Bison-Fleisch ist hierzulande selten, entsprechend teuer wird es gehandelt. Schmecken soll es wie eine Mischung aus Rind und Wild, dabei aber noch magerer sein als Hühnchen. Das hat seinen Preis: „120 Euro kann man für ein Kilo vom Filet verlangen“, weiß Linden. „Ein Kilo Hackfleisch, zum Beispiel für einen Bison-Burger, kostet etwa 17 Euro.“ Zum Vergleich: Für ein Kilo Rinderhackfleisch muss man etwa acht bis zehn Euro auf die Metzgertheke legen.

Traum von der freien Wildbahn

25 bis 30 Tiere möchten Linden und Sohn Florian eines Tages auf ihren Weiden stehen sehen. „Das wäre ein Traum.“ Ebenso wie eine Reise nach Kanada. „Amerikanische Bisons in freier Natur zu sehen, das wäre natürlich das Höchste.“

Der Beutel mit den Äpfeln ist nun leer.
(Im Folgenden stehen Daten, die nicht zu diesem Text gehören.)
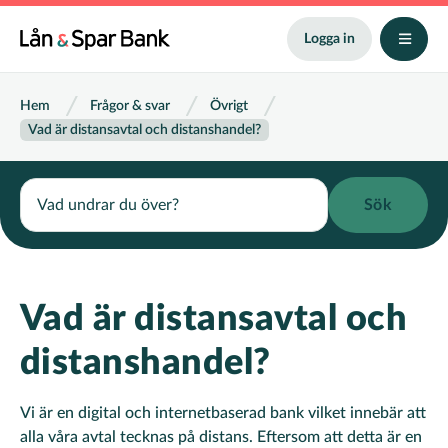
Hoppa
till
Logga in
huvudinnehåll
Länkstig
Hem
Frågor & svar
Övrigt
Vad är distansavtal och distanshandel?
Search
Vad är distansavtal och
distanshandel?
Vi är en digital och internetbaserad bank vilket innebär att
alla våra avtal tecknas på distans. Eftersom att detta är en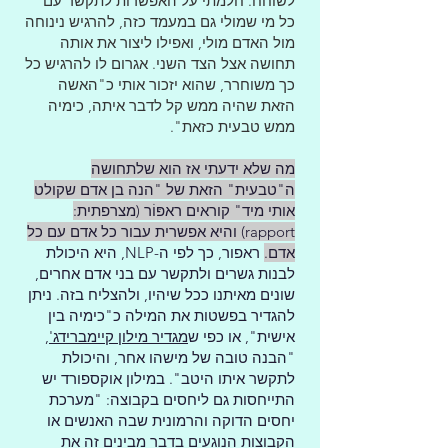
לשוחח. חלמתי על האפשרות לתקשר עם
כל מי שמולי גם במעמד כזה, להרגיש נינוחה
מול האדם מולי, ואפילו ליצור את אותה
תחושה אצל הצד השני. אגרום לו להרגיש כל
כך משוחרר, שהוא יזכור אותי כ"האשה
הזאת שהיה ממש קל לדבר איתה, כימיה
ממש טבעית כזאת".
מה שלא ידעתי אז הוא שלתחושה
ה"טבעית" הזאת של "הנה בן אדם שקולט
אותי מיד" קוראים ראפּוֹר (מצרפתית:
rapport) והיא אפשרית עבור כל אדם עם כל
אדם.
ראפור, כך לפי ה-NLP, היא היכולת
לבנות גשרים ולתקשר עם בני אדם אחרים,
שונים מאיתנו ככל שיהיו, ולהצליח בזה. ניתן
להגדיר בפשטות את המילה כ"כימיה בין
אישית", או כפי ש
מגדיר מילון קיימברידג'
,
"הבנה טובה של מישהו אחר, והיכולת
לתקשר איתו היטב". במילון אוקספורד יש
התייחסות גם ליחסים בקבוצה: "מערכת
יחסים הדוקה והרמונית שבה האנשים או
הקבוצות הנוגעים בדבר מבינים זה את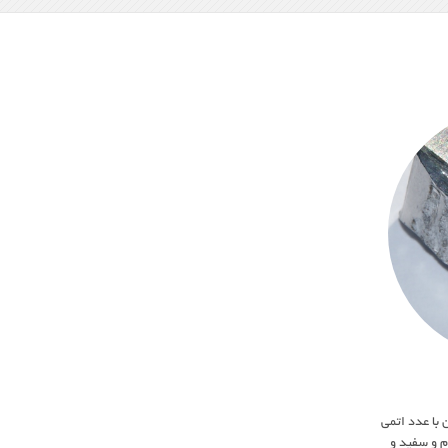
با عدد اتمی
 نرم و سفید و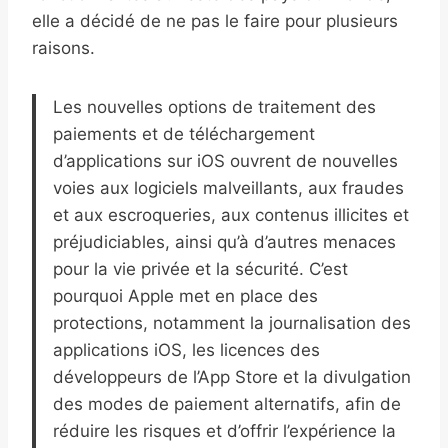
elle a décidé de ne pas le faire pour plusieurs
raisons.
Les nouvelles options de traitement des
paiements et de téléchargement
d’applications sur iOS ouvrent de nouvelles
voies aux logiciels malveillants, aux fraudes
et aux escroqueries, aux contenus illicites et
préjudiciables, ainsi qu’à d’autres menaces
pour la vie privée et la sécurité. C’est
pourquoi Apple met en place des
protections, notamment la journalisation des
applications iOS, les licences des
développeurs de l’App Store et la divulgation
des modes de paiement alternatifs, afin de
réduire les risques et d’offrir l’expérience la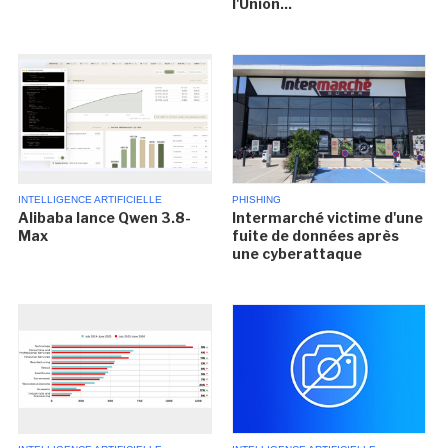
l'Union...
INTELLIGENCE ARTIFICIELLE
PHISHING
Alibaba lance Qwen 3.8-
Intermarché victime d'une
Max
fuite de données après
une cyberattaque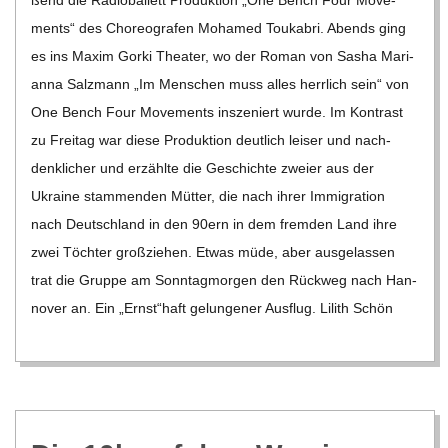
ßend die Radio­bal­lett Pro­duk­tion „One Bench Four Move­
ments“ des Cho­reo­gra­fen Moha­med Tou­ka­bri. Abends ging
es ins Maxim Gorki Thea­ter, wo der Roman von Sasha Mari­
anna Salz­mann „Im Men­schen muss alles herr­lich sein“ von
One Bench Four Move­ments insze­niert wurde. Im Kon­trast
zu Frei­tag war diese Pro­duk­tion deut­lich lei­ser und nach­
denk­li­cher und erzählte die Geschichte zweier aus der
Ukraine stam­men­den Müt­ter, die nach ihrer Immi­gra­tion
nach Deutsch­land in den 90ern in dem frem­den Land ihre
zwei Töch­ter groß­zie­hen. Etwas müde, aber aus­ge­las­sen
trat die Gruppe am Sonn­tag­mor­gen den Rück­weg nach Han­
no­ver an. Ein „Ernst“haft gelun­ge­ner Aus­flug. Lilith Schön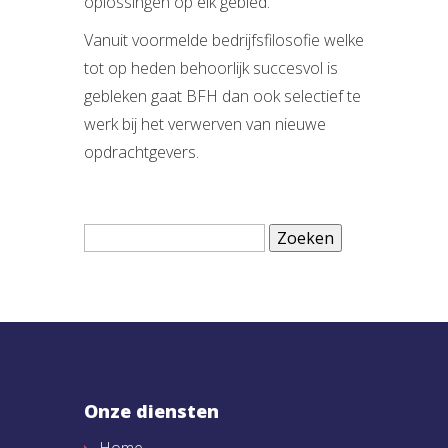
oplossingen op elk gebied.
Vanuit voormelde bedrijfsfilosofie welke
tot op heden behoorlijk succesvol is
gebleken gaat BFH dan ook selectief te
werk bij het verwerven van nieuwe
opdrachtgevers.
Zoeken
naar:
Onze diensten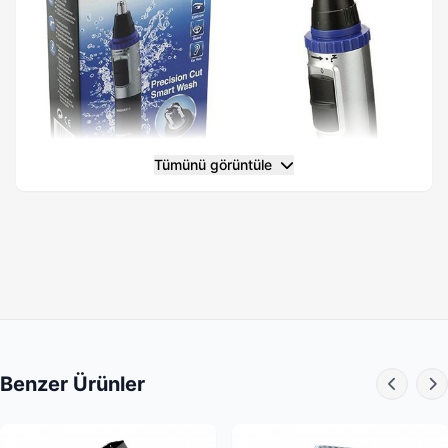
Tümünü görüntüle
Ürün Özellikleri
• Çift Kenarlı 3D Bıçaklar:
Sadece üstten değil, yanlardan
Benzer Ürünler
gelen tüyleri de etkili bir şekilde keser.
• Smart Wash (Akıllı Yıkama):
Cihazı çalıştırmadan
suyuna tutarak içindeki tüyleri kolayca tahliye eden özel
Matthias Linden ist fertig mit der Stallarbeit, es geht zurück in die Tischlerei. Spätestens in einer Woche wird er wiederkommen, zum Misten und Füttern. „Übrigens“, ruft er zum Abschied fröhlich: „Im Verein deutscher Bisonzüchter sehen wir alle so stattlich aus.“ Na, bitte. Scheint also doch was dran zu sein, an der Sache mit dem Spiegeleffekt.